In a press statement about the new tax reporting changes, PayPal advises that businesses can also expect to be asked additional questions from their payment service provider. Businesses may notice that in the coming months they will be asked for their tax information, like a social security number or tax ID, if it hasn’t already been provided. This information will be needed in order to continue using accepting payments for the sale of goods and services and to ensure there aren’t any issues when these changes take effect in 2022.
Congress Exploring More COVID Relief for Small Business Owners
A group of lawmakers has started exploring another round of coronavirus relief funding for small businesses as a surge of the highly contagious omicron variant threatens to unleash more economic havoc.
Senators Ben Cardin and Roger Wicker are crafting a package based on a bill the pair previously introduced in August that would replenish the Restaurant Revitalization Fund, a program that gave food and beverage providers grants equal to their pandemic-related revenue loss, with a maximum of $10 million per business and $5 million per location.
The Restaurant Revitalization Fund paid out approximately $29 billion to eligible applicants. Businesses could use the grants to cover expenses, rent and supply costs. The fund ran out of money in less than two months after providing grants to more than 100,000 businesses.

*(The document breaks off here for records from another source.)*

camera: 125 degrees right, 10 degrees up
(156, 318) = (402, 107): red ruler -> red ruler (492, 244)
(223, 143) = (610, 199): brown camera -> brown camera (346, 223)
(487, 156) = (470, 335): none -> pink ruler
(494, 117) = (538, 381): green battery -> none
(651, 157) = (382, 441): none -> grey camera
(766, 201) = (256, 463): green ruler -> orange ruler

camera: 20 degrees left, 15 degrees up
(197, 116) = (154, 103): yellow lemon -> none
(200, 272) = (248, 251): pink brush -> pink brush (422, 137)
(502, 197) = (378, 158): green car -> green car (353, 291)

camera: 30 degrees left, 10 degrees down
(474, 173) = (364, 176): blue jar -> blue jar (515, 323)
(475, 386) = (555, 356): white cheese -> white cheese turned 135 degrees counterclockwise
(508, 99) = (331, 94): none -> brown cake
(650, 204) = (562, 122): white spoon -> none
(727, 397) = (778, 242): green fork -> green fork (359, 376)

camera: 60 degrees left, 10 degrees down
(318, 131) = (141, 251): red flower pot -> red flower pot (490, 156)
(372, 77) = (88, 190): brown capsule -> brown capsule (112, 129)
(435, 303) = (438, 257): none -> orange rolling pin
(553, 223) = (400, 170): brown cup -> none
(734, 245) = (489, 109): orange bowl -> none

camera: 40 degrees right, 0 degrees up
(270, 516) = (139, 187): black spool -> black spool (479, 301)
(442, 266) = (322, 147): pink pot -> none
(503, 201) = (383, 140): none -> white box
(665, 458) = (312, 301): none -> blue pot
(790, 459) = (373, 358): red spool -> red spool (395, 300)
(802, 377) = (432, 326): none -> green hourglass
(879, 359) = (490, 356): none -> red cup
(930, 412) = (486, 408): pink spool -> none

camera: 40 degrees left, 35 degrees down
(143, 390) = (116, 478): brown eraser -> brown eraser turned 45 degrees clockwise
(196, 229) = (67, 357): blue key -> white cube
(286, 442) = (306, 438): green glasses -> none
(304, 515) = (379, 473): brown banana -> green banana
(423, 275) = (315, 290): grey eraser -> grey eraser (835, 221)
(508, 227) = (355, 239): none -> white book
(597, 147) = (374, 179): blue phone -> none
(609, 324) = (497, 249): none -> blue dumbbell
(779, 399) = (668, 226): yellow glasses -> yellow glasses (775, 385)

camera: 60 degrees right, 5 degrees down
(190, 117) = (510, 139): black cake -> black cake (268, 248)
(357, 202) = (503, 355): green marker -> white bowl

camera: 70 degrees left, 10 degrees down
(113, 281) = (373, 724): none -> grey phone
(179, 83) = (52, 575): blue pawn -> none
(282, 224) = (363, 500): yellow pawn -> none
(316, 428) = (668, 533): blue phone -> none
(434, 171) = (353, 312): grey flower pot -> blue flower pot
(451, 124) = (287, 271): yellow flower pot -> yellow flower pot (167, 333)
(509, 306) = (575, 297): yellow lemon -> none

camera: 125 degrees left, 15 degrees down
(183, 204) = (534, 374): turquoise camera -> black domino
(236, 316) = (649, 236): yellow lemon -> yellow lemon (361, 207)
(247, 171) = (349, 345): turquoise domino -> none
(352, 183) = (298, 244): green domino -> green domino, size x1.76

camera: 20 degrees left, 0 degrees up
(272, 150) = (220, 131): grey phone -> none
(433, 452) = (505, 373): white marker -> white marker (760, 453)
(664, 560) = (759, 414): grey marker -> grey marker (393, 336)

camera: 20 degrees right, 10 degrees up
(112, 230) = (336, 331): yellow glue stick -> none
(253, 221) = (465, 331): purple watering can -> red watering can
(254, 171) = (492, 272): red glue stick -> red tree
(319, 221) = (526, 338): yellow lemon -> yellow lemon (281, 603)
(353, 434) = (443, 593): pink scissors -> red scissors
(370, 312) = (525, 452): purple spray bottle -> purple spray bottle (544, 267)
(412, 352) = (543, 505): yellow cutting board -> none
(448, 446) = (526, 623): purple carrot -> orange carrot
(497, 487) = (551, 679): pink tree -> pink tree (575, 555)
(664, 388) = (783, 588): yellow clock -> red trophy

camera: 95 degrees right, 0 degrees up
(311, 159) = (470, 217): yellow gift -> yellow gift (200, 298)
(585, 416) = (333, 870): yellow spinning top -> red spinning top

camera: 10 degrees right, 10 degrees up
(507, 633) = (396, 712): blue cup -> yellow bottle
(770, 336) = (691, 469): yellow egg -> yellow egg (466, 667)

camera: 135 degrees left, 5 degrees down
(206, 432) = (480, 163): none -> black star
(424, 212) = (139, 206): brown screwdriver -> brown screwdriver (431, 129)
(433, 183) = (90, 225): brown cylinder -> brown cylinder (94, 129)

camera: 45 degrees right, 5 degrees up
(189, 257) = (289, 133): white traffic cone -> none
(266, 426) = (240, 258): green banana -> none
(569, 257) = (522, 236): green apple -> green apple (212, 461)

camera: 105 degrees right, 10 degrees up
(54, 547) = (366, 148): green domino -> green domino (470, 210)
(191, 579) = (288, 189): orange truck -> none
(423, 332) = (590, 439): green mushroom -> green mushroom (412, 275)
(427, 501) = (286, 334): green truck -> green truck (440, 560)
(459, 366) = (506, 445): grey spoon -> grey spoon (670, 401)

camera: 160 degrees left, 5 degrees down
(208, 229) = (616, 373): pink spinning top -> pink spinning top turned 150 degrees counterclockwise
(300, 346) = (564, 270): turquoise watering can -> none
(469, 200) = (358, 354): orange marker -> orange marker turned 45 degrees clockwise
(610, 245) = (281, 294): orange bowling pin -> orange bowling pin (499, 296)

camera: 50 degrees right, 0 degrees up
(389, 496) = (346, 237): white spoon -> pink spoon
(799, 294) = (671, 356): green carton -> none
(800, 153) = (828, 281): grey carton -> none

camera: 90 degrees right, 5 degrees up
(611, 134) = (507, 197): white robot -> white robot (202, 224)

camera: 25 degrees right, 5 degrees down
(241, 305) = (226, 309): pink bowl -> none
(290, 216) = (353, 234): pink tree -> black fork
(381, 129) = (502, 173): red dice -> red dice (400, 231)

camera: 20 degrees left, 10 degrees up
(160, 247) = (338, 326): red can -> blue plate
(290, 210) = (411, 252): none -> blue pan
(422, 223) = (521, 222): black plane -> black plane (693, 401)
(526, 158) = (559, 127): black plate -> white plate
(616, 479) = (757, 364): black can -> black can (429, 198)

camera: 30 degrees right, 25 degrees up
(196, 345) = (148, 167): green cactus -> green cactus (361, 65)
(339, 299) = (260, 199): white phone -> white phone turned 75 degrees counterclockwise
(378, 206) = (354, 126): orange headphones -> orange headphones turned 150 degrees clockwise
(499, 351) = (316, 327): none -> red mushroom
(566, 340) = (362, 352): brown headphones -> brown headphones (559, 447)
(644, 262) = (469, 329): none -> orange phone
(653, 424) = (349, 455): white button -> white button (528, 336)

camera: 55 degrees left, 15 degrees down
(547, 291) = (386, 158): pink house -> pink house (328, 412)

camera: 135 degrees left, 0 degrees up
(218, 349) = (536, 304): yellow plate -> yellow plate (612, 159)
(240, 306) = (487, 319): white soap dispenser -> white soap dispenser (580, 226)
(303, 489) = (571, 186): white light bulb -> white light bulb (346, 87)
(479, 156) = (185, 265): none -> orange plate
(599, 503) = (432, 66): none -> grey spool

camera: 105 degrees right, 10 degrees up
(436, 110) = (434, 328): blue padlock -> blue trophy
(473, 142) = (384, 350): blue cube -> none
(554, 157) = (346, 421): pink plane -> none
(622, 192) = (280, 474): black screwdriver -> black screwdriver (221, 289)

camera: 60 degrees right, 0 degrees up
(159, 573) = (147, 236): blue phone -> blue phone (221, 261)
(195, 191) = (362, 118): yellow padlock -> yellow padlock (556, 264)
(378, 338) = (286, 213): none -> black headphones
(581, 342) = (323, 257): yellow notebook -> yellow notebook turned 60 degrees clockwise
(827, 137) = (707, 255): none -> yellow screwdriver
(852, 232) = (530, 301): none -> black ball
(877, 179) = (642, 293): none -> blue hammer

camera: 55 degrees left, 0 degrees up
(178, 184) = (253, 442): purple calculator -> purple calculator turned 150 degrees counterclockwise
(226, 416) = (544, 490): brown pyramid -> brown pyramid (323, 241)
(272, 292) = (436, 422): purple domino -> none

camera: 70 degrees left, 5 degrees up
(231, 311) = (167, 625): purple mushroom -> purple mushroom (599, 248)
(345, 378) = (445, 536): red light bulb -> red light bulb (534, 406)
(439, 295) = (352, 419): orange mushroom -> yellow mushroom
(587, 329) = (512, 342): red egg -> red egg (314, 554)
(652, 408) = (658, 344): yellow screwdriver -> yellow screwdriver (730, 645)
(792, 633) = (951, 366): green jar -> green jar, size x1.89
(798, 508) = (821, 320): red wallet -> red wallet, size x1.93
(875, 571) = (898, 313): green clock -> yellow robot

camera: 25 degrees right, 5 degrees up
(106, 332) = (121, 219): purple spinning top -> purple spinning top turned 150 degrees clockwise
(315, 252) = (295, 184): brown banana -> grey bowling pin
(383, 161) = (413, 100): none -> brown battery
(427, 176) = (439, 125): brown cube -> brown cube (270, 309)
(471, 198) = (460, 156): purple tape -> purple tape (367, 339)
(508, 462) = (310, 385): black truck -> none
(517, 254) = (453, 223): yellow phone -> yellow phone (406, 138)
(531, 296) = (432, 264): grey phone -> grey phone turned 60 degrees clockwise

The proposed legislation, which failed to pass, would have allocated an additional $48 billion to the fund. Wicker and Cardin put together a $68 billion proposal in mid-December that included a mix of new spending and reallocation of unused cash authorized under previous packages.
The White House has maintained that it has the resources needed to respond to any disruptions caused by the omicron spread. When asked about the possibility of a relief package that targets restaurants and other small businesses, Press Secretary Jen Psaki pointed to the $1.9 trillion package that Democrats passed nearly a year ago stating, “…we did a major relief package that included helping restaurants just last year.”
Only about one-third of restaurants that applied for relief through the fund received a grant, and the Independent Restaurant Coalition estimates that nearly 80% of restaurants could close this winter without additional aid.
The IRS Set Deadline for Amended Research & Design Tax Returns
The IRS recently began requiring companies filing retroactively for Research & Design tax credits to include more detailed supporting documentation and substantiation. According to the IRS’s Memorandum, this documentation includes: all research activities performed; all individuals who performed each research activity; all information each individual sought to discover; total qualified employee wage expenses; total qualified supply expenses; and total qualified contract research expenses for the claim year.
Additionally, if new regulations in the Build Back Better Act aren’t passed, amortization rules relating to the R&D tax credit’s accounting method and utilization will also take effect. As a result, these changes may also make claiming the credit more difficult and reduce the tax credit’s immediate benefit.
The formal rules were announced on October 15, 2021 with an effective date of January 10, 2022. This means that if a business is filing for R&D tax credits for a prior year and the recordkeeping hasn’t met the newly introduced criteria, they will not be accepted. Any current and new research activities must adhere to these new reporting standards in order to claim R&D tax credits.